TASK A:
According to the bug report, what is the workaround for a node that never becomes ready after a reboot?

STUDY TEXT:
<<<<
+++ This bug was initially created as a clone of Bug #1857224 +++ Description of problem: After rebooting a node, it sometimes never transitions to the Ready state. This may happen more frequently under load. Typical messages are: Jun 25 14:08:07 worker-2.ostest.test.metalkube.org podman[1424]: Error: error creating container storage: layer not known Jun 25 14:08:07 worker-2.ostest.test.metalkube.org systemd[1]: nodeip-configuration.service: Main process exited, code=exited, status=125/n/a Jun 25 14:08:07 worker-2.ostest.test.metalkube.org systemd[1]: nodeip-configuration.service: Failed with result 'exit-code'. Jun 25 14:08:07 worker-2.ostest.test.metalkube.org systemd[1]: Failed to start Writes IP address configuration so that kubelet and crio services select a valid node IP. The workaround is to ssh to the node, stop the crio and kubelet services, rm -rf /var/lib/containers, and restart crio and kubelet. Version-Release number of selected component (if applicable): 4.5 How reproducible: Infrequent to frequent Steps to Reproduce: 1. Have active, running node 2. Reboot it until this happens 3. Actual results: Node stays not ready, with above messages Expected results: Node reboots and becomes ready Additional info:
*** Bug 1860984 has been marked as a duplicate of this bug. ***
Given that clone BZ 1857224 is CLOSED ERRATA for 4.5.3, we would normally assume that the patch has already been brought into the 4.6 nightly builds. Can someone confirm that that is the case, and maybe this BZ can be moved into ON_QA or VERIFIED?
>>>>
TASK B:
Quote every stored dataset entry below word for word, leaving the pictures out of your answer.

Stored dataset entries
<<<<
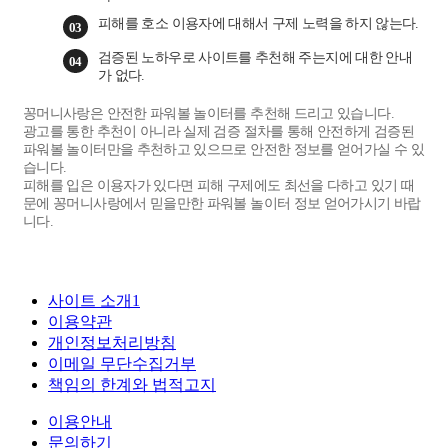
피해를 호소 이용자에 대해서 구제 노력을 하지 않는다.
03
검증된 노하우로 사이트를 추천해 주는지에 대한 안내
04
가 없다.
꽁머니사랑은 안전한 파워볼 놀이터를 추천해 드리고 있습니다.
광고를 통한 추천이 아니라 실제 검증 절차를 통해 안전하게 검증된
파워볼 놀이터만을 추천하고 있으므로 안전한 정보를 얻어가실 수 있
습니다.
피해를 입은 이용자가 있다면 피해 구제에도 최선을 다하고 있기 때
문에 꽁머니사랑에서 믿을만한 파워볼 놀이터 정보 얻어가시기 바랍
니다.
사이트 소개1
이용약관
개인정보처리방침
이메일 무단수집거부
책임의 한계와 법적고지
이용안내
문의하기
>>>>
WRITTEN ANSWER A:
SSH to the node, stop the crio and kubelet services, run rm -rf /var/lib/containers, and restart crio and kubelet.

WRITTEN ANSWER B:
피해를 호소 이용자에 대해서 구제 노력을 하지 않는다.
03
검증된 노하우로 사이트를 추천해 주는지에 대한 안내
04
가 없다.
꽁머니사랑은 안전한 파워볼 놀이터를 추천해 드리고 있습니다.
광고를 통한 추천이 아니라 실제 검증 절차를 통해 안전하게 검증된
파워볼 놀이터만을 추천하고 있으므로 안전한 정보를 얻어가실 수 있
습니다.
피해를 입은 이용자가 있다면 피해 구제에도 최선을 다하고 있기 때
문에 꽁머니사랑에서 믿을만한 파워볼 놀이터 정보 얻어가시기 바랍
니다.
사이트 소개1
이용약관
개인정보처리방침
이메일 무단수집거부
책임의 한계와 법적고지
이용안내
문의하기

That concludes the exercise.